What happened next still has my blood boiling. I don't even want to get into the specifics of it, so I won't. Basically, I saw a psychiatrist through my school and after telling him about my whole upbringing and rehashing memories I truly did not want to, he told me that what I was feeling wasn't actually what myself and the graduate student thought it was, and that it was due to me smoking. Don't worry, he still put me on medication! I believe his exact words were, "I don't think you're really that anxious, so I'm going to start you on 2.5 mg of Lexapro and go up to 5 mg after a week." Not only did this "professional" completely invalidate my feelings, but he made sure that he kicked me while I was down too - telling me that everything I've went through since I was younger was simply not traumatic enough for me to experience derealization, so that must not be it. 

This leads me to a very important point I need you, the reader, to understand. Your feelings are valid. You know yourself better than anyone else does. No one should have the power of making you feel like you're making up your clouds. Whether it be a relationship, a friendship, or any other type of ship- no one can tell you that they didn't hurt your feelings.
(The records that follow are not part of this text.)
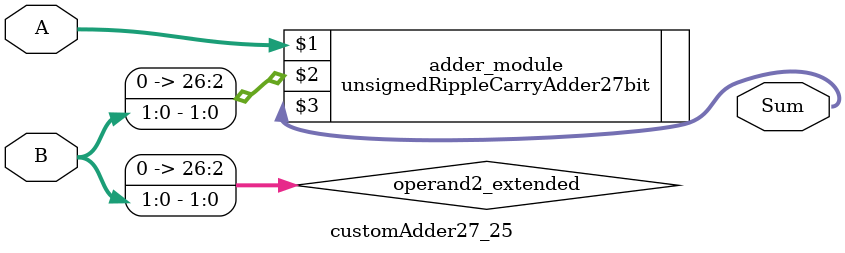
<source format=v>

module customAdder27_25(
                    input [26 : 0] A,
                    input [1 : 0] B,
                    
                    output [27 : 0] Sum
            );

    wire [26 : 0] operand2_extended;
    
    assign operand2_extended =  {25'b0, B};
    
    unsignedRippleCarryAdder27bit adder_module(
        A,
        operand2_extended,
        Sum
    );
    
endmodule
        
</source>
I have lost friends over my mental health. I have lost partners over my mental health. I have lost grades, accomplishments and personal growth over my mental health. Don't get me wrong, some days are great. Some weeks, I can wake up every day with a smile on my face and continue on with my days. Those weeks I can build my relationships back up to where I want and need them to be. Then there's the periods of time where I can't bare to wash my hair for a week straight, or I am too anxious to walk on campus. But, something I've learned from dealing with my clouds is this: Your true friends will always shine through when you need them to. Your value in people's lives will be very clear. Hold on to those people as tightly as you can, because they will be the ones to hold an umbrella over your head when it rains. 

I am still learning how to practice self-love and self-care. When things get cloudy, I am the first one to admit that I hide under my own bed until it stops thundering. But lately, I've embraced the rain. I am growing, learning and accepting. I am learning to look on the bright side of things, because even though it's raining, there's always going to be sun.